-- EXTRACTED RECORDS follows --

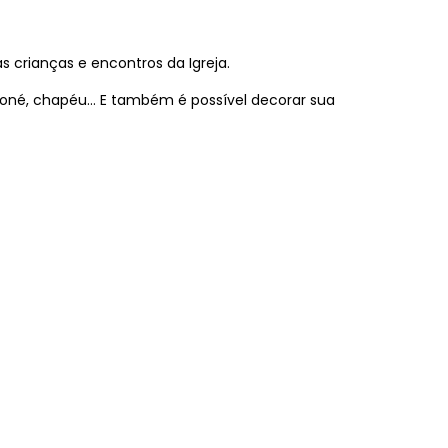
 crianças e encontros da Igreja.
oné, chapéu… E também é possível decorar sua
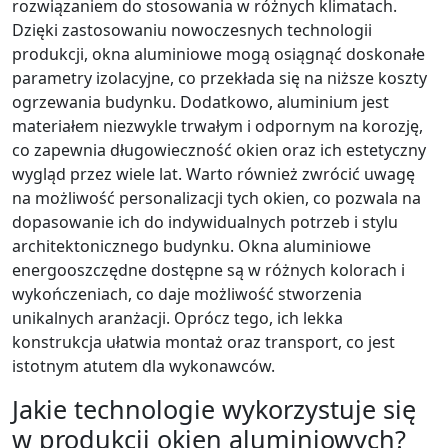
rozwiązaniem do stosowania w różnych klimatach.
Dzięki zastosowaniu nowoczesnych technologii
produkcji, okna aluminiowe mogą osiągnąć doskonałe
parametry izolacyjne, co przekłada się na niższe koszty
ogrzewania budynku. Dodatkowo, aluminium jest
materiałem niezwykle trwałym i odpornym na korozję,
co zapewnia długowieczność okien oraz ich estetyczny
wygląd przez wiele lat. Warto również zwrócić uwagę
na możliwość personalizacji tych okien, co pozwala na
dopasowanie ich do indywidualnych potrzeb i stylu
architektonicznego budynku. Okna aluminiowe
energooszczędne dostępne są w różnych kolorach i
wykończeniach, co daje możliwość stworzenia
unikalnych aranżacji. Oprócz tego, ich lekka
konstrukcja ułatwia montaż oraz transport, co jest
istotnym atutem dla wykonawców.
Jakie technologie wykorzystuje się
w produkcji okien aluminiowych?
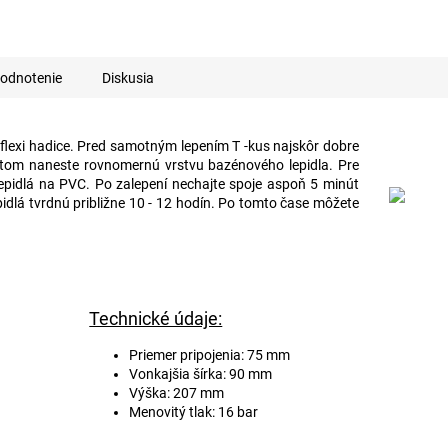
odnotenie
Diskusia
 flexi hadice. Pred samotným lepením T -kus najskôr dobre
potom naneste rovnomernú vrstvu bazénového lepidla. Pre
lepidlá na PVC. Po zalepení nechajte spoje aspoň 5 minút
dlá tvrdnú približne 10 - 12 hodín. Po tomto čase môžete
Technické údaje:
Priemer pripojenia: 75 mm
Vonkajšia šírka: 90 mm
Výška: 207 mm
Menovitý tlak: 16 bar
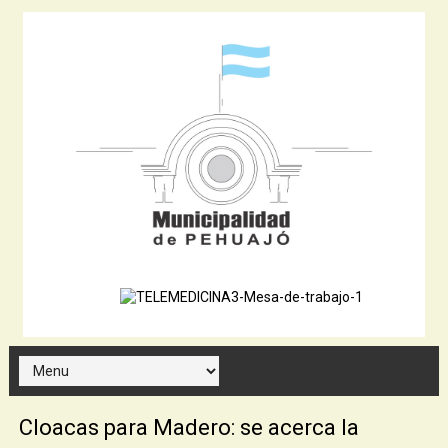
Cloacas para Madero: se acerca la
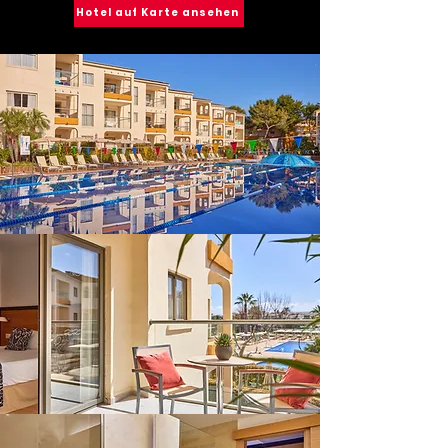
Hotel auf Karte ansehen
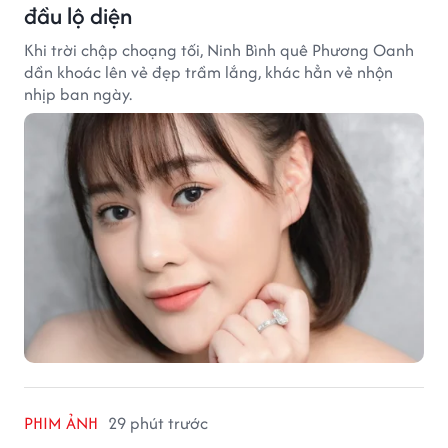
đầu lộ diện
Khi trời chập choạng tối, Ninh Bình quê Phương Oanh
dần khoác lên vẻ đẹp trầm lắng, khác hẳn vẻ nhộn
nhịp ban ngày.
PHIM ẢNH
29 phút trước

-- EXTRACTED RECORDS concluded --
-- EXTRACTED RECORDS follows --

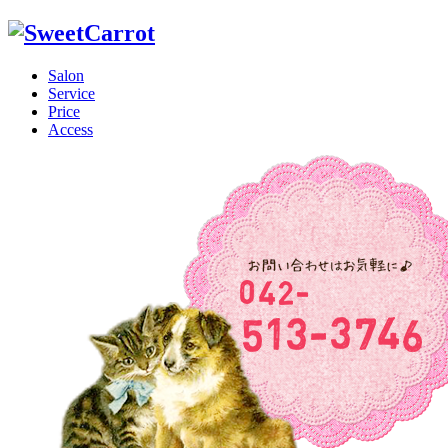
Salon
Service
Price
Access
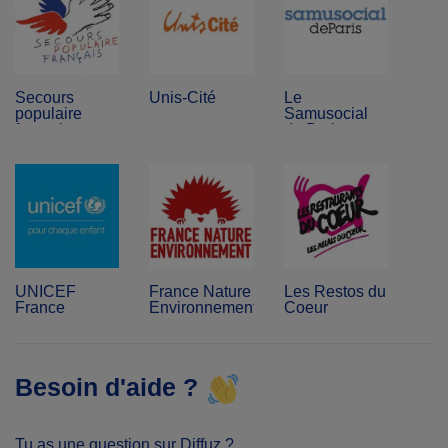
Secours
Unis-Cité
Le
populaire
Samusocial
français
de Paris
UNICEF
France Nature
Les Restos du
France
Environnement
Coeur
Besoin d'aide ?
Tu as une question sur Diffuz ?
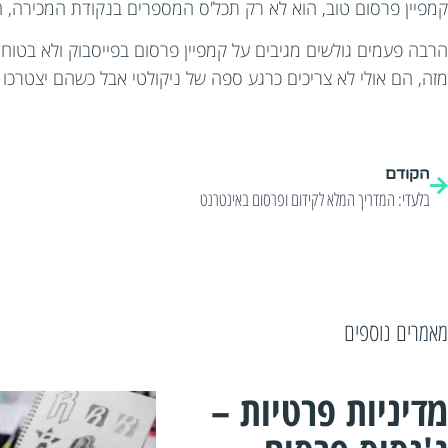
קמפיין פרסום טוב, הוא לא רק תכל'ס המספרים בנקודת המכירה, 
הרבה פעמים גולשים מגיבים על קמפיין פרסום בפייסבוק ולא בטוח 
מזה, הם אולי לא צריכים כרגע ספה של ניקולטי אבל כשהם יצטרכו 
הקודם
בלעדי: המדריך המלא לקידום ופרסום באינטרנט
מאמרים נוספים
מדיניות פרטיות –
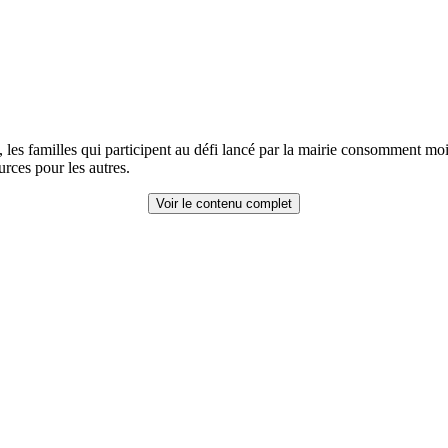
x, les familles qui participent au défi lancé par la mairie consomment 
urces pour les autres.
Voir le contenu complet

-- EXTRACTED RECORDS concluded --

» **INSTRUCTIONS TO FOLLOW**:
From the listing above, please give again the lines that begin with the line holding "מאמרים נוספים" and go on through the line holding "Voir le contenu complet", exactly, both ends included, minus any picture.

» **OUTPUT FOR THIS EXERCISE**:
מאמרים נוספים
מדיניות פרטיות –
x, les familles qui participent au défi lancé par la mairie consomment 
urces pour les autres.
Voir le contenu complet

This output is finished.